DOCUMENT EXCERPT START
Matt Cooper, Jess Hay, Tim Hulsey, and Greg Stuart receive awards at 2018 Chancellor's Honors Banquet
Once again, Psychology faculty were well represented among the winners at the annual Chancellor’s Honors Banquet:
· Matt Cooper received the 2018 Undergraduate Research Mentor of the Year
· Jess Hay received a 2018 Research and Creative Achievement Professional Promise Award
· Tim Hulsey received a 2018 Excellence in Teaching Award
· Greg Stuart received the 2018 Alexander Prize
Congratulations to our outstanding faculty award recipients!
Descriptions of the awards and the recipients are below:
2018 Undergraduate Research Mentor of the Year
The Undergraduate Research Mentor of the Year award honors a faculty member who has shown outstanding commitment to mentoring undergraduate research students.
Imagine performing cutting-edge research, being published in peer-reviewed journals, and presenting your findings at national conferences. It may sound like the life of a successful professor or graduate student, but it’s the experience of dozens of undergraduate students mentored by Matthew Cooper, associate professor of psychology and associate chair of the Interdisciplinary Neuroscience Program. Cooper leads a behavioral neuroscience laboratory that uses animal models of social stress to better understand the biological basis of stress-related mental illness. Undergraduates learn laboratory techniques, discuss experimental design, and collaborate with PhD students. Over the past 10 years, Cooper’s students have co-authored 44 national conference presentations and 15 peer-reviewed articles. They have received prestigious scholarships and internships, and many have gone on to medical or graduate school.
2018 Research and Creative Achievement—Professional Promise
Research and Creative Achievement — Professional Promise awards honor faculty members who are early in their careers for excellence in research, scholarship, and creative achievement.
DOCUMENT EXCERPT END
QUESTIONS ON THE MATERIAL:
a - According to the awards announcement, how many peer-reviewed articles have Cooper's students co-authored over the past 10 years?
b - Please extend the awards announcement, continuing from the point where it stops.
PROVIDED DATA START
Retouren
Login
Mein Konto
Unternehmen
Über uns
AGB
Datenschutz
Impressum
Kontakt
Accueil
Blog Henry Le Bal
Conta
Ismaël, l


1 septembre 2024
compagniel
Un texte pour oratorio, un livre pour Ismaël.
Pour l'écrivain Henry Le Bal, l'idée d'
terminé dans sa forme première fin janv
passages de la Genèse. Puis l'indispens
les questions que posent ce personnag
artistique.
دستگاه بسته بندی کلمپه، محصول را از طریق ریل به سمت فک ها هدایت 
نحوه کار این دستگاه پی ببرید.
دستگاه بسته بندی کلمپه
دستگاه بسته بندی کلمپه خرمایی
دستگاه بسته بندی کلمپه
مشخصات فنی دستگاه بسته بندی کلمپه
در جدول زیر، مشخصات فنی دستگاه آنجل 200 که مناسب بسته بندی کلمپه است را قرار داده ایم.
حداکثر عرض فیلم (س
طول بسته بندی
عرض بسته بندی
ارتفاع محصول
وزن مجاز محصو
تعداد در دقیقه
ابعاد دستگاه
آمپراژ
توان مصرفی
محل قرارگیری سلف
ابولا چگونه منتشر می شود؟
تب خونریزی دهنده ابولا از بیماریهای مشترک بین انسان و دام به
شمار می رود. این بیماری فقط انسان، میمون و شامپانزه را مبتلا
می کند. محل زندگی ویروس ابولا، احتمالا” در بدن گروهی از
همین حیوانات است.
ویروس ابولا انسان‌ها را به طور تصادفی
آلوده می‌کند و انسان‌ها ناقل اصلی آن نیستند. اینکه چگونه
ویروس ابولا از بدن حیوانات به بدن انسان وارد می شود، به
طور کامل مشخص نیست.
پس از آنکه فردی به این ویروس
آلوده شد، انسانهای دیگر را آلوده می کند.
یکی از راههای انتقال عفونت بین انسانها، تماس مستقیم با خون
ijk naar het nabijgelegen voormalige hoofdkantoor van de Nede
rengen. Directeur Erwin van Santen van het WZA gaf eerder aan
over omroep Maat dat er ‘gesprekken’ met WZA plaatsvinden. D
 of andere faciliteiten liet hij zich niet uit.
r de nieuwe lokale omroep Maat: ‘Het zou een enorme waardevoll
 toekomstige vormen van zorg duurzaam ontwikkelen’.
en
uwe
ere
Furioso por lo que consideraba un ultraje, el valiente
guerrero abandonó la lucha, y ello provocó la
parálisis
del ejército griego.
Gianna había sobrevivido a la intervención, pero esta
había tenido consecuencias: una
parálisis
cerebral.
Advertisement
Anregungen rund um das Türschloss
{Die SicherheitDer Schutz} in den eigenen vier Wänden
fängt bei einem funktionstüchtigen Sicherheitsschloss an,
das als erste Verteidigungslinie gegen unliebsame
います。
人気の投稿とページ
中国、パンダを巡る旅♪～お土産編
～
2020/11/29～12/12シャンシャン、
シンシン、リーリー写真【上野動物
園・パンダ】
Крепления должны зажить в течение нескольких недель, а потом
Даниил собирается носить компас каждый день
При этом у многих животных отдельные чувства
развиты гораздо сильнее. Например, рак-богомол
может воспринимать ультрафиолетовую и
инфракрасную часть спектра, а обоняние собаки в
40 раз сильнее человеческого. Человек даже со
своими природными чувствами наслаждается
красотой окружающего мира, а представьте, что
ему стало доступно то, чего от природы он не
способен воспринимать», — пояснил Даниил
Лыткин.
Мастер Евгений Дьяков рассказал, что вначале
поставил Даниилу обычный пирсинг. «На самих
PROVIDED DATA END
TASK RESPONSES:
a - 15 peer-reviewed articles.

b -
Jessica Hay, associate professor of psychology, works to find how babies learn language so quickly. She studies children across early development and has uncovered details about their ability to map sounds and words with meanings. Her findings have influenced her field with the suggestion that infants learn language by taking advantage of regularities in their environment, which in turn helps to organize infants’ perceptual systems in a way that supports subsequent learning. Her work extends to infants and young children with hearing loss, who often have a significant delay in language development. Hay’s research has received about $3 million in support from the National Institutes for Health, an unprecedented level of funding for a junior faculty member. Considered a rising star in her field, she is involved with a number of big data projects involving multiple labs.
2018 Excellence in Teaching
Excellence in Teaching is bestowed by the Office of the Chancellor and the Teaching Council of the Faculty Senate to honor outstanding work in the classroom.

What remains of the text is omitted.